There are a couple of options.
Option 1
The simplest is to consider each pair of batteries as one 12 V battery, and to just balance four pairs. One four-battery balancer only.
You may want to check how the individual batteries in each pair are doing every so often, but this at least balances the pairs and that's a pretty decent start.
Keep in mind that each 6 V battery is made up of three 2 V cells and we are not balancing down to individual cell level, so in effect this is what each of my battery banks has - one balancer per group of six cells, it's just all six of my cells are in the same 12 V battery rather than in two 6 V batteries.
Option 2
If you were really thinking you wanted to balance all of the 6 V batteries with each other then you can cross connect these balancers but for eight batteries in series it would require three balancers.
e.g. you can connect them as follows
Balancer 1: Batteries 1,2,3,4
Balancer 2: Batteries 5,6,7,8
Balancer 3: Batteries 2,4,6,8 (or batteries 1,3,5,7)

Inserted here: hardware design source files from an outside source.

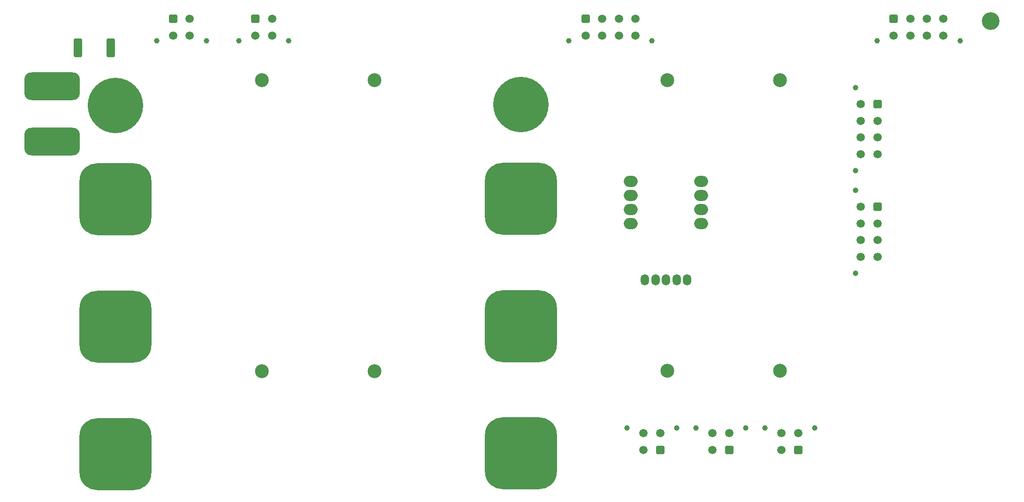
<source format=gbr>
%TF.GenerationSoftware,KiCad,Pcbnew,(6.0.1)*%
%TF.CreationDate,2022-06-01T15:29:15+03:00*%
%TF.ProjectId,Power,506f7765-722e-46b6-9963-61645f706362,rev?*%
%TF.SameCoordinates,Original*%
%TF.FileFunction,Soldermask,Top*%
%TF.FilePolarity,Negative*%
%FSLAX46Y46*%
G04 Gerber Fmt 4.6, Leading zero omitted, Abs format (unit mm)*
G04 Created by KiCad (PCBNEW (6.0.1)) date 2022-06-01 15:29:15*
%MOMM*%
%LPD*%
G01*
G04 APERTURE LIST*
G04 Aperture macros list*
%AMRoundRect*
0 Rectangle with rounded corners*
0 $1 Rounding radius*
0 $2 $3 $4 $5 $6 $7 $8 $9 X,Y pos of 4 corners*
0 Add a 4 corners polygon primitive as box body*
4,1,4,$2,$3,$4,$5,$6,$7,$8,$9,$2,$3,0*
0 Add four circle primitives for the rounded corners*
1,1,$1+$1,$2,$3*
1,1,$1+$1,$4,$5*
1,1,$1+$1,$6,$7*
1,1,$1+$1,$8,$9*
0 Add four rect primitives between the rounded corners*
20,1,$1+$1,$2,$3,$4,$5,0*
20,1,$1+$1,$4,$5,$6,$7,0*
20,1,$1+$1,$6,$7,$8,$9,0*
20,1,$1+$1,$8,$9,$2,$3,0*%
G04 Aperture macros list end*
%ADD10C,1.000000*%
%ADD11RoundRect,0.250001X-0.499999X0.499999X-0.499999X-0.499999X0.499999X-0.499999X0.499999X0.499999X0*%
%ADD12C,1.500000*%
%ADD13RoundRect,0.250001X0.499999X0.499999X-0.499999X0.499999X-0.499999X-0.499999X0.499999X-0.499999X0*%
%ADD14RoundRect,1.250000X3.750000X-1.250000X3.750000X1.250000X-3.750000X1.250000X-3.750000X-1.250000X0*%
%ADD15C,10.000000*%
%ADD16RoundRect,3.250000X-3.250000X-3.250000X3.250000X-3.250000X3.250000X3.250000X-3.250000X3.250000X0*%
%ADD17RoundRect,0.249999X-0.512501X-1.425001X0.512501X-1.425001X0.512501X1.425001X-0.512501X1.425001X0*%
%ADD18C,2.500000*%
%ADD19RoundRect,0.250001X-0.499999X-0.499999X0.499999X-0.499999X0.499999X0.499999X-0.499999X0.499999X0*%
%ADD20C,3.200000*%
%ADD21O,2.500000X2.000000*%
%ADD22O,1.500000X2.000000*%
G04 APERTURE END LIST*
D10*
%TO.C,J3*%
X214560000Y-84956000D03*
X214560000Y-99956000D03*
D11*
X218500000Y-87956000D03*
D12*
X218500000Y-90956000D03*
X218500000Y-93956000D03*
X218500000Y-96956000D03*
X215500000Y-87956000D03*
X215500000Y-90956000D03*
X215500000Y-93956000D03*
X215500000Y-96956000D03*
%TD*%
D10*
%TO.C,J9*%
X194746000Y-127886000D03*
X185746000Y-127886000D03*
D13*
X191746000Y-131826000D03*
D12*
X188746000Y-131826000D03*
X191746000Y-128826000D03*
X188746000Y-128826000D03*
%TD*%
D14*
%TO.C,L1*%
X69596000Y-76120000D03*
X69596000Y-66120000D03*
%TD*%
D10*
%TO.C,J10*%
X173300000Y-127886000D03*
X182300000Y-127886000D03*
D13*
X179300000Y-131826000D03*
D12*
X176300000Y-131826000D03*
X179300000Y-128826000D03*
X176300000Y-128826000D03*
%TD*%
D15*
%TO.C,D2*%
X81026000Y-69596000D03*
D16*
X81026000Y-86596000D03*
X81026000Y-109596000D03*
X81026000Y-132596000D03*
%TD*%
D17*
%TO.C,F1*%
X74228500Y-59182000D03*
X80203500Y-59182000D03*
%TD*%
D18*
%TO.C,C24*%
X200894000Y-65031000D03*
X180594000Y-65031000D03*
X180594000Y-117531000D03*
X200894000Y-117531000D03*
%TD*%
D10*
%TO.C,J1*%
X97440000Y-57940000D03*
X88440000Y-57940000D03*
D19*
X91440000Y-54000000D03*
D12*
X94440000Y-54000000D03*
X91440000Y-57000000D03*
X94440000Y-57000000D03*
%TD*%
D10*
%TO.C,J6*%
X177840000Y-57940000D03*
X162840000Y-57940000D03*
D19*
X165840000Y-54000000D03*
D12*
X168840000Y-54000000D03*
X171840000Y-54000000D03*
X174840000Y-54000000D03*
X165840000Y-57000000D03*
X168840000Y-57000000D03*
X171840000Y-57000000D03*
X174840000Y-57000000D03*
%TD*%
D20*
%TO.C,H3*%
X238948000Y-54356000D03*
%TD*%
D10*
%TO.C,J8*%
X207192000Y-127886000D03*
X198192000Y-127886000D03*
D13*
X204192000Y-131826000D03*
D12*
X201192000Y-131826000D03*
X204192000Y-128826000D03*
X201192000Y-128826000D03*
%TD*%
D18*
%TO.C,C21*%
X107462000Y-117595000D03*
X127762000Y-117595000D03*
X107462000Y-65095000D03*
X127762000Y-65095000D03*
%TD*%
D10*
%TO.C,J4*%
X214560000Y-66414000D03*
X214560000Y-81414000D03*
D11*
X218500000Y-69414000D03*
D12*
X218500000Y-72414000D03*
X218500000Y-75414000D03*
X218500000Y-78414000D03*
X215500000Y-69414000D03*
X215500000Y-72414000D03*
X215500000Y-75414000D03*
X215500000Y-78414000D03*
%TD*%
D15*
%TO.C,D1*%
X154178000Y-69474000D03*
D16*
X154178000Y-86474000D03*
X154178000Y-109474000D03*
X154178000Y-132474000D03*
%TD*%
D10*
%TO.C,J5*%
X233414000Y-57940000D03*
X218414000Y-57940000D03*
D19*
X221414000Y-54000000D03*
D12*
X224414000Y-54000000D03*
X227414000Y-54000000D03*
X230414000Y-54000000D03*
X221414000Y-57000000D03*
X224414000Y-57000000D03*
X227414000Y-57000000D03*
X230414000Y-57000000D03*
%TD*%
D10*
%TO.C,J2*%
X103262000Y-57940000D03*
X112262000Y-57940000D03*
D19*
X106262000Y-54000000D03*
D12*
X109262000Y-54000000D03*
X106262000Y-57000000D03*
X109262000Y-57000000D03*
%TD*%
D21*
%TO.C,D4*%
X186690000Y-83312000D03*
X186690000Y-85852000D03*
X186690000Y-88392000D03*
X186690000Y-90932000D03*
X173990000Y-83312000D03*
X173990000Y-85852000D03*
X173990000Y-88392000D03*
X173990000Y-90932000D03*
D22*
X184150000Y-101102000D03*
X182245000Y-101102000D03*
X180340000Y-101102000D03*
X178435000Y-101102000D03*
X176530000Y-101102000D03*
%TD*%
M02*

</source>
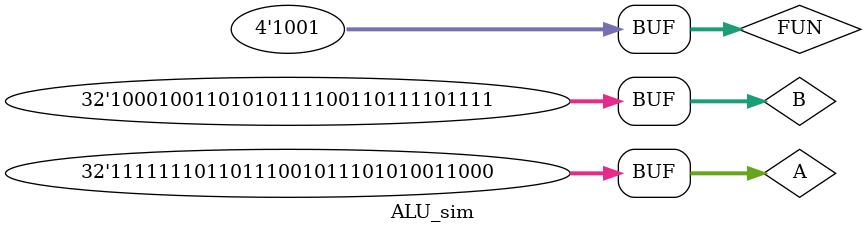
<source format=sv>
`timescale 1ns / 1ps


module ALU_sim();
    logic [31:0] A, B;
    logic [3:0] FUN;
    logic [31:0] RESULT;
    
    ALU alu( .A(A), .B(B), .ALU_FUN(FUN), .RESULT(RESULT));
    
    initial begin
        FUN = 4'b0000;                          // ADD
        A = 32'hA50F96C3; B = 32'h5AF0693C; #1;
        A = 32'h84105F21; B = 32'h7B105FDE; #1;
        A = 32'hFFFFFFFF; B = 32'h00000001; #1;       
        
        FUN = 4'b1000;                          // SUB
        A = 32'h00000000; B = 32'h00000001; #1; 
        A = 32'hAA806355; B = 32'h550162AA; #1;
        A = 32'h550162AA; B = 32'hAA806355; #1;
        
        FUN = 4'b0110;                          // OR
        A = 32'h9A9AC300; B = 32'h65A3CC0F; #1;
        A = 32'hC3C3F966; B = 32'hFF669F5A; #1;
        
        FUN = 4'b0111;                          // AND
        A = 32'hA55A00FF; B = 32'h5A5AFFFF; #1;
        A = 32'hC3C3F966; B = 32'hFF669F5A; #1;
        
        FUN = 4'b0100;                          // XOR
        A = 32'hAA5500FF; B = 32'h5AA50FF0; #1;
        A = 32'hA5A56C6C; B = 32'hFF00C6FF; #1;
        
        FUN = 4'b0101;                          // SRL
        A = 32'h805A6CF3; B = 32'h00000010; #1;
        A = 32'h705A6CF3; B = 32'h00000005; #1;
        A = 32'h805A6CF3; B = 32'h00000000; #1;
        A = 32'h805A6CF3; B = 32'h00000100; #1;
        
        FUN = 4'b0001;                          // SLL
        A = 32'h805A6CF3; B = 32'h00000010; #1;
        A = 32'h805A6CF3; B = 32'h00000005; #1;
        A = 32'h805A6CF3; B = 32'h00000100; #1;
        
        FUN = 4'b1101;                          // SRA
        A = 32'h805A6CF3; B = 32'h00000010; #1;
        A = 32'h705A6CF3; B = 32'h00000005; #1;
        A = 32'h805A6CF3; B = 32'h00000000; #1;
        A = 32'h805A6CF3; B = 32'h00000100; #1;
        
        FUN = 4'b0010;                          // SLT
        A = 32'h7FFFFFFF; B = 32'h80000000; #1;
        A = 32'h80000000; B = 32'h00000001; #1;
        A = 32'h00000000; B = 32'h00000000; #1;
        A = 32'h55555555; B = 32'h55555555; #1;
        
        FUN = 4'b0011;                          // SLTU
        A = 32'h7FFFFFFF; B = 32'h80000000; #1;
        A = 32'h80000000; B = 32'h00000001; #1;
        A = 32'h00000000; B = 32'h00000000; #1;
        A = 32'h55AA55AA; B = 32'h55AA55AA; #1;
                
        FUN = 4'b1001;                          // LUI - copy
        A = 32'h01234567; B = 32'h76543210; #1;
        A = 32'hFEDCBA98; B = 32'h89ABCDEF; #1;
        
    end
endmodule

</source>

It's obviously triple the cost to buy three balancers and prices seem have gone up a fair bit since I got mine. So it will come down to what these are being used for and how critical you consider this balancing to be for your application.
I think what I would do is option 1, then monitor the pairs for a while and see how they go.
The caveat with all of this is if you have a bad cell somewhere, or a bad battery, then a balancer is not going to make up for that.